Frankenstrat, lève toi et… joue !
Mais surtout dans la lignée d'un Les Paul, Eddie Van Halen n'a pas hésité à modifier et même à fabriquer sa propre guitare, et rendre ça cool en même temps ! Nous avions évoqué lors de la sortie des modèles EVH Eruption '78 (pour les 40 ans de Eruption, NDLR) l'incroyable histoire de sa guitare Frankenstrat qu'il préférait appeler 'My Baby'. Comme c'est le cas pour bien des fabricants, en 1974 Eddie avait une idée bien précise de la guitare qu'il lui fallait, mais puisqu'elle n'existe pas et qu'il n'avait pas beaucoup d'argent, il décide de la fabriquer lui-même. Son objectif : créer un mélange entre une Fender et une Gibson (dont le logo apparaitra pendant un temps sur la tête) lançant ainsi la mode des Super Strats.
Il se procure le corps pour $50 et le manche pour $80 chez Boogie Bodies à San Dimas qui fournit Charvel à l'époque. Le corps brut se trouve dans une pile de seconds choix avec des noeuds et des défauts cosmétiques. Pas de soucis pour Eddie qui saute sur l'occasion ! Il l'équipe d'un micro humbucker au chevalet en creusant grossièrement la cavité existante et ajoute un vibrato Fender (qui laissera plus tard sa place à un Floyd Rose et au système D-Tuner pour passer en drop-D). Il recouvrira le micro double de paraffine pour obtenir le son crémeux qu'il avait en tête. Le micro manche n'est même plus connecté et il découpe lui-même le pickguard noir qu'on peut voir sur le 1er album et la 1ère tournée de Van Halen ainsi que la fameuse finition blanche aux rayures noires qui apparait presque par accident. Il cherchait juste une finition différente : il peint d'abord la guitare en noir, ajoute du scotch de masquage puis rajoute une couche à la bombe blanche avant de poncer légèrement l'ensemble et faire une sorte de relicage.
================
### Consigne
Dans le texte sur la Frankenstrat, reprenez le passage compris entre "Mais surtout dans" et "des Super Strats.", bornes incluses, en substituant "six-cordes" à "guitare". Les items qui suivent n'interviennent en rien dans ce travail.

### Données extraites
================
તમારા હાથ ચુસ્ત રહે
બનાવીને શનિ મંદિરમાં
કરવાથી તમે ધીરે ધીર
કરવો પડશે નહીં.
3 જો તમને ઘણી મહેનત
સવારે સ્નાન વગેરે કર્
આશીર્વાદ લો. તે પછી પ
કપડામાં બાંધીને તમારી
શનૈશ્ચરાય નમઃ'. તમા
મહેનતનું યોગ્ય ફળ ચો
================
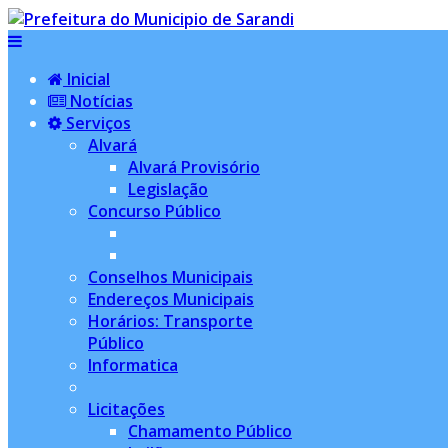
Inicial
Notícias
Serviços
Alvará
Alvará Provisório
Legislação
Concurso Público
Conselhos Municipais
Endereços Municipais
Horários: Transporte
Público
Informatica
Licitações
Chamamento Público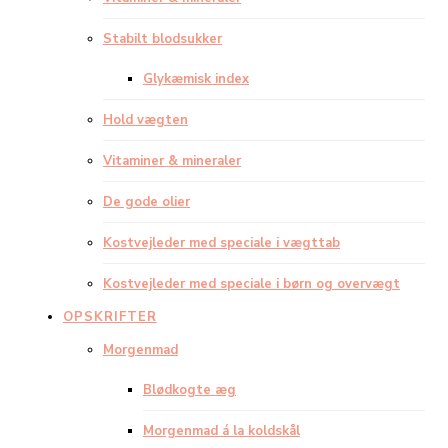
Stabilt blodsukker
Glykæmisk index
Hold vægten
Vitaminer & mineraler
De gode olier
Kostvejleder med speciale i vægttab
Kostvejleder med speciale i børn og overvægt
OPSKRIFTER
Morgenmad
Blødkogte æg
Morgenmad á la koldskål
================
### Résultat
Mais surtout dans la lignée d'un Les Paul, Eddie Van Halen n'a pas hésité à modifier et même à fabriquer sa propre six-cordes, et rendre ça cool en même temps ! Nous avions évoqué lors de la sortie des modèles EVH Eruption '78 (pour les 40 ans de Eruption, NDLR) l'incroyable histoire de sa six-cordes Frankenstrat qu'il préférait appeler 'My Baby'. Comme c'est le cas pour bien des fabricants, en 1974 Eddie avait une idée bien précise de la six-cordes qu'il lui fallait, mais puisqu'elle n'existe pas et qu'il n'avait pas beaucoup d'argent, il décide de la fabriquer lui-même. Son objectif : créer un mélange entre une Fender et une Gibson (dont le logo apparaitra pendant un temps sur la tête) lançant ainsi la mode des Super Strats.